Luckily, unfortified nutritional yeast is a plant-based source of vitamin B12, with 260% of your daily needs in just 1/4 cup. Sprinkling this delicious nutty powder on snacks like popcorn throughout the week provides a sufficient amount of vitamin B12 for most people.
If you are a vegan, you may want to talk to your doctor or a registered dietitian about getting a blood test for vitamin B12 and possibly taking a supplement.
It’s high in antioxidants
One study in Food & Function found that nutritional yeast significantly increased antioxidants and fiber when added to foods, especially if the foods were not cooked. Other studies have found that the specific antioxidants in nutritional yeast have moderate antimicrobial and antibacterial properties.
It may help alleviate IBS symptoms
Nutritional yeast may help alleviate symptoms of irritable bowel syndrome, which is one of the most common gut disorders in the U.S. A 2015 study found that nutritional yeast consumption significantly reduced abdominal pain and discomfort in people with IBS. A meta-analysis in the World Journal of Gastroenterology found a clinically significant decrease in abdominal pain, discomfort, and bloating for those regularly consuming the yeast (500 mg/day for eight weeks). They also found that stool consistency improved.
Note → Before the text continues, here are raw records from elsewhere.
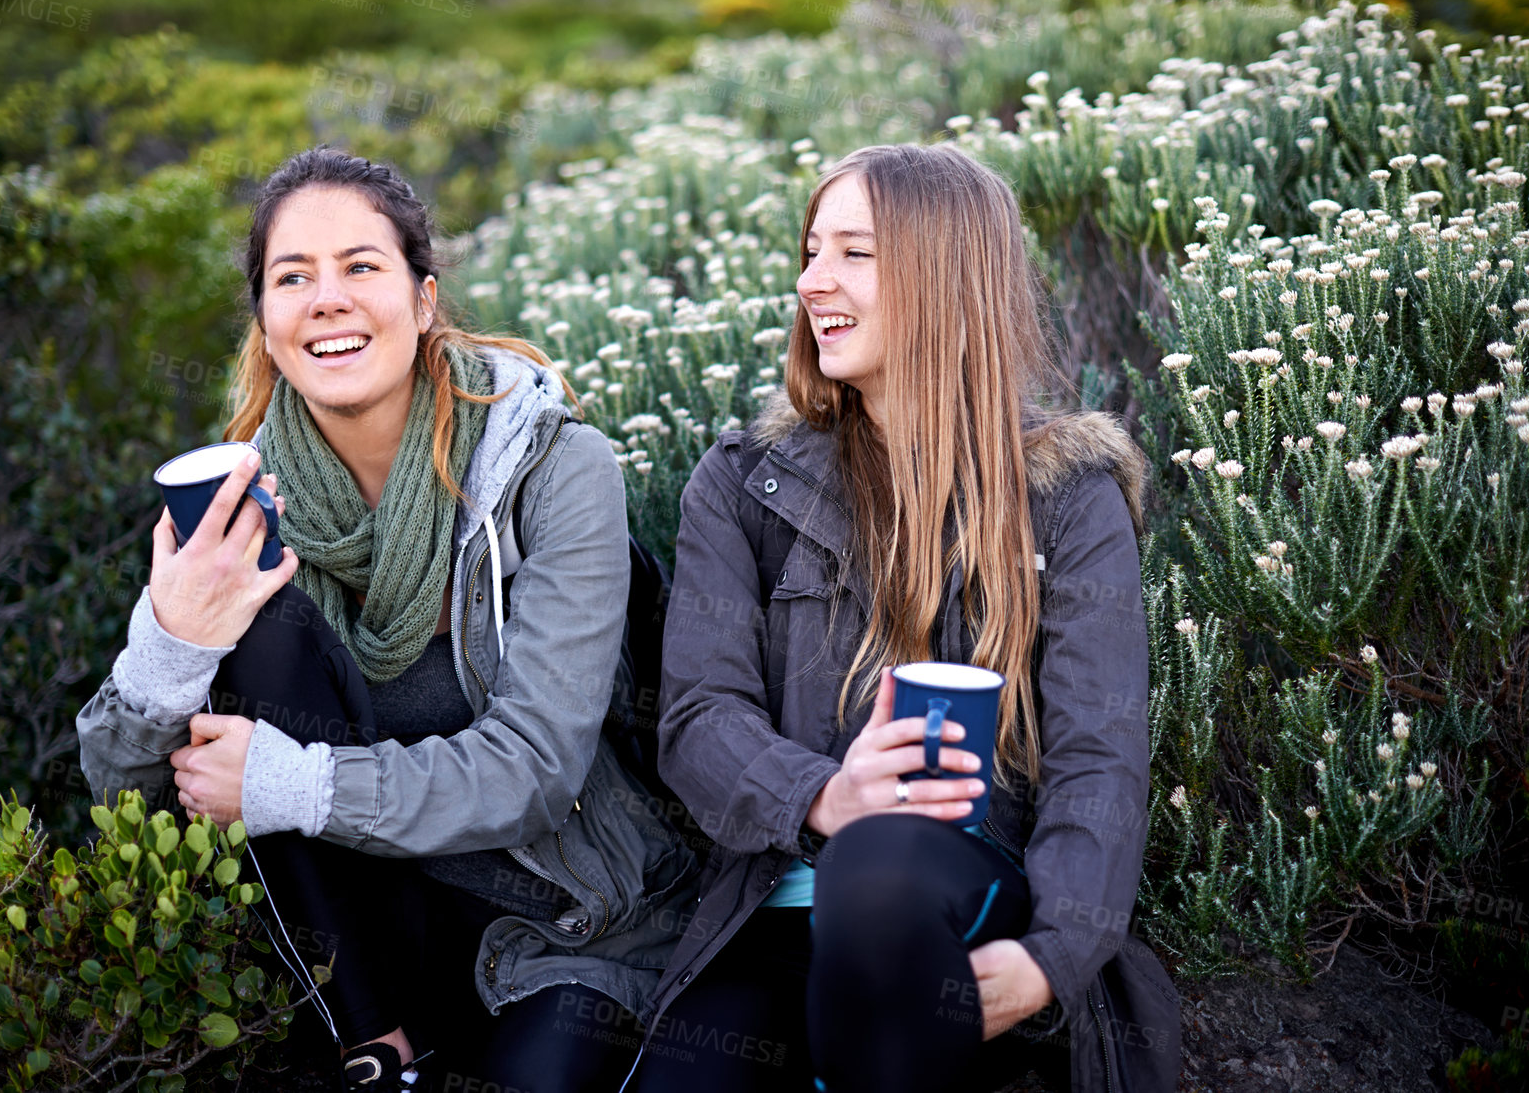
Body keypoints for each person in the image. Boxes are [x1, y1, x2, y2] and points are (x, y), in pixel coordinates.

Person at [77, 147, 695, 1093]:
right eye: (293, 277)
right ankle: (375, 1047)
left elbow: (535, 772)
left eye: (361, 266)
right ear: (267, 320)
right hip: (358, 956)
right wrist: (174, 638)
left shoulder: (551, 471)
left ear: (422, 300)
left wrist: (295, 783)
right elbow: (132, 809)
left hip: (562, 926)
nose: (326, 299)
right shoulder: (240, 502)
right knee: (260, 627)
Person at [628, 143, 1180, 1093]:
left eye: (853, 252)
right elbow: (696, 719)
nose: (812, 280)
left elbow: (1101, 756)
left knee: (879, 866)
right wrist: (824, 795)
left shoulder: (1069, 497)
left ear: (942, 270)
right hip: (772, 908)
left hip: (976, 910)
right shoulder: (741, 483)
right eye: (808, 251)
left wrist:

Here’s how to buy and use nutritional yeast
Most grocery stores have packages of nutritional yeast and some even have it in bulk bins. However, if you can’t find it in stores near you, it can be easily found online.
There are plenty of recipes featuring nutritional yeast, but you can also simply add it to dishes you already cook. Here are a few examples of easy ways to work nutritional yeast into your diet:
- Stir into pasta in place of Parmesan cheese.
- Sprinkle on freshly popped popcorn.
- Season sauteed greens or baked kale chips.
- Add to mashed potatoes or cauliflower.
- Combine with raw nuts and herbs to make a crust for chicken or fish before baking.
- Stir into soups and stews to deepen flavor.
Nutritional yeast can be a staple part of vegan and vegetarian diets, but that doesn’t mean it’s off-limits for omnivores. From boosting antioxidants in your diet to calming your bowels, nutritional yeast is a healthy swap for traditional cheese flavor.